Ethan Wayne—he doesn't use his first name to avoid trading on his dad's fame—is the fourth of the Duke's seven children to try show business: Ethan's 48-year-old half brother, Michael, the eldest Wayne, has been a producer and is a businessman; his other half brother, Patrick, 44, is still acting; and his 17-year-old sister, Marisa, is studying acting.
Though he appeared in some John Wayne films as a child, Ethan was never encouraged to be an actor. The Duke, who went to USC on a football scholarship, mainly wanted his youngest boy to go to college, but "my grades weren't good enough," Ethan says. Yet his lineage shows in his striking hazel eyes and husky 5'11" frame. And although it has been four years since the Duke died of cancer at 72, he is a presence in Ethan's modest one-bedroom Newport Beach house. Wayne mementos abound: numerous photos, a bronze statue of the Duke in cowboy garb, limited-edition pistols and rifles embossed with the star's chiseled features.
But there are also trappings of Ethan the jock all around: His wet suit hangs on a rod in the bathroom, books on flying are everywhere (he flies small planes and ultralights and is studying for a commercial pilot's rating), and a Honda trail bike and two Great Danes vie for space in the backyard.
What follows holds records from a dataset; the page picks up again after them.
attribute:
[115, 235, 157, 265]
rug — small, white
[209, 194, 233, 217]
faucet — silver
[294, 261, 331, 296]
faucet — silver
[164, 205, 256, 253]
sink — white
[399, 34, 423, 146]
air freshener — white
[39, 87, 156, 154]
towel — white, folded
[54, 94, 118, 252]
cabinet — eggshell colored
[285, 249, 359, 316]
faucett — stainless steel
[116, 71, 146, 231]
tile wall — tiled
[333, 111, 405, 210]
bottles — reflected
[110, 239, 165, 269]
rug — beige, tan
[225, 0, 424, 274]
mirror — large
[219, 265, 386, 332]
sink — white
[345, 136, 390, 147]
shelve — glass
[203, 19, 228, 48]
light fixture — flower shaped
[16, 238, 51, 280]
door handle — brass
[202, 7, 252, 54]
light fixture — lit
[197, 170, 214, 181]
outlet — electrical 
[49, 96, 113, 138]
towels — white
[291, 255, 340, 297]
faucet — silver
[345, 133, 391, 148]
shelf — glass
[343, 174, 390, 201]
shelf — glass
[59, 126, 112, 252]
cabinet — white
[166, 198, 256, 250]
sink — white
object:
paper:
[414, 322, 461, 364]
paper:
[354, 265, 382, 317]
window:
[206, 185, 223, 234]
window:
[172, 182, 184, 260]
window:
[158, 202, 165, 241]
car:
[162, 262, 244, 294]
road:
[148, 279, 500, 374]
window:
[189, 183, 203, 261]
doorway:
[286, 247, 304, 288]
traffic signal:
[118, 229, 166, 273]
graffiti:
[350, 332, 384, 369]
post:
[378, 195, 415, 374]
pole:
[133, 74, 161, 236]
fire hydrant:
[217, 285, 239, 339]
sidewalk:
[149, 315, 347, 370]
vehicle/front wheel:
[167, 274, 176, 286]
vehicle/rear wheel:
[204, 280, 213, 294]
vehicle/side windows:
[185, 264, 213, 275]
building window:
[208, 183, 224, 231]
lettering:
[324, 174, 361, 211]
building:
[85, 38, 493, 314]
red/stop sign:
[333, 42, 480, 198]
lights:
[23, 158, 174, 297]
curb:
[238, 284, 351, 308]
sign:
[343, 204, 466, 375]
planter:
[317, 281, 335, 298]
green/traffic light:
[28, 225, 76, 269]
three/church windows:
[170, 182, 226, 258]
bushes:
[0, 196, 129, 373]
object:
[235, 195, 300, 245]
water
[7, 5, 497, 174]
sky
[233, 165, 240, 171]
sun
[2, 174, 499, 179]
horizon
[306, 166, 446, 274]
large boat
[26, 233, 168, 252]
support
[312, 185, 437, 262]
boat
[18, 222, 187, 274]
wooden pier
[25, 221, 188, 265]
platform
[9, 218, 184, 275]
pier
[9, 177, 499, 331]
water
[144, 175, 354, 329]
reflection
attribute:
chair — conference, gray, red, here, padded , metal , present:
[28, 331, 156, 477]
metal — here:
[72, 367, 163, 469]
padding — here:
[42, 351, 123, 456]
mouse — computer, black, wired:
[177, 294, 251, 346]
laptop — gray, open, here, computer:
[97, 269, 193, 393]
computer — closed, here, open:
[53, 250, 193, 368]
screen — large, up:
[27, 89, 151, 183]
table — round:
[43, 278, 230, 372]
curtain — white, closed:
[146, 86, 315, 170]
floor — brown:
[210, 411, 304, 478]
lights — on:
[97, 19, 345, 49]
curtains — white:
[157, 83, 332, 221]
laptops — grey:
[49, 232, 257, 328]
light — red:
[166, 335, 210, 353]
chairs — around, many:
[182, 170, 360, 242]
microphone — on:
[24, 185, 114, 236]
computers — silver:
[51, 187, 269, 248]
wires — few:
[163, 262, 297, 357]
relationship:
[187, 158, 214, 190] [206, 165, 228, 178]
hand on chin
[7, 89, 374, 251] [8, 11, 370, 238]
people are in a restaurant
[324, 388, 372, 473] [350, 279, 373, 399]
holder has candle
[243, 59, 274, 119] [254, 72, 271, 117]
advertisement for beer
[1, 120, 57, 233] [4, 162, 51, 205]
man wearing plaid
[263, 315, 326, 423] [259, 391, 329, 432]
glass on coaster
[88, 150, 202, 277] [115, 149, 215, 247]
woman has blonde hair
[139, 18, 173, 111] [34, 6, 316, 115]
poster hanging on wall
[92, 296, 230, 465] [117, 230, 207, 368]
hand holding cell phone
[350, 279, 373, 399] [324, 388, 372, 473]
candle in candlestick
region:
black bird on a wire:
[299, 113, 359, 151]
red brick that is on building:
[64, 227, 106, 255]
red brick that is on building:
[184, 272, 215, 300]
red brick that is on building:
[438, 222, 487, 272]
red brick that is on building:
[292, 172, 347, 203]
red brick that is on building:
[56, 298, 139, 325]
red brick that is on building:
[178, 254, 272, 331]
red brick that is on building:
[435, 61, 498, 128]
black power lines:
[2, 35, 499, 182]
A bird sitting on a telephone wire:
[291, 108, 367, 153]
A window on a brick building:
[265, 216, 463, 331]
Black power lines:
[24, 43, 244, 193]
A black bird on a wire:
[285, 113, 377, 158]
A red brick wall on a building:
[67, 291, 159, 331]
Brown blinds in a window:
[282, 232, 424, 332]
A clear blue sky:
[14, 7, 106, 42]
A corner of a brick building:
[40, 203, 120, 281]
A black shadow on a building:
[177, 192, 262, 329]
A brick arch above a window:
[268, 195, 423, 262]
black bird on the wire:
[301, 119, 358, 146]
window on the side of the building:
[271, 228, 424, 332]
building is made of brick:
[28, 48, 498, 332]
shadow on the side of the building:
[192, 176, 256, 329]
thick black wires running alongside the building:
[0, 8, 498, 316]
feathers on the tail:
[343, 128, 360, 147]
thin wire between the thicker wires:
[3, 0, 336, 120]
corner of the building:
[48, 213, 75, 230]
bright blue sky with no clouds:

Easygoing, modest and fun-loving, Ethan at first wanted to become a stuntman. He fondly remembers rolling some cars in the 1980 movie The Blues Brothers: "It was no big deal. I'd been driving dune buggies for years." But a year ago he sprained his ankle while rehearsing stunts and "it was then that I decided to go into acting."
Having rejected a series of coaches because of their gimmicky methods, he started studying with Allen Rich, the judge on Hill Street Blues. "He tells me what my father used to say: that acting is reacting. And it works. You have to draw on all your experiences and play yourself. I've been lucky. I've traveled all over the world, met interesting people. I'm just now realizing that I did learn something about acting from my father—the 'reacting' business. The more I study acting, the more I understand what my father did."
Which is useful, since John Wayne's kids—unlike the chips off some other big Hollywood blocks—have to make their own way. Half of the Duke's estate had already been settled on his estranged third wife, Ethan's Peruvian-born mother, Pilar Wayne, who lives near Ethan in Newport Beach. Taxes took a huge bite out of the $6.85 million that went to the seven children. In the end, says Michael, "We each wound up with about 4 percent of what was left to us." For Ethan, this provides a modest yearly income from a trust fund of about $200,000.
Money is not all that important to Ethan, who hasn't joined L.A.'s flashy young-actor crowd. His life revolves around his career, his sports and his girl, Kerry Coleman, 23, a waitress and the daughter of one of the Duke's production managers. She moved in with Ethan after he had finished school and (with a loan from Pilar) had bought his Newport Beach pad. After his dad died, the once "wild" Ethan turned more serious than he'd been before, and Kerry moved out to her own digs. "I started to take stock," he explains. "I had to make something of my life. I couldn't just go fooling around forever."
Since the Duke's death Ethan and his half brothers have drawn close. They work for the John Wayne Cancer Clinic at UCLA, and Ethan and Patrick aim to co-star in a dinner-theater production of Neil Simon's Come Blow Your Horn. Of the Duke, Ethan remembers, "He gave me so much—morality, honesty. He understood so much about what was going on in the world. I try to learn, but there are so many times I would like to sit down with him to ask his advice. I miss him every day."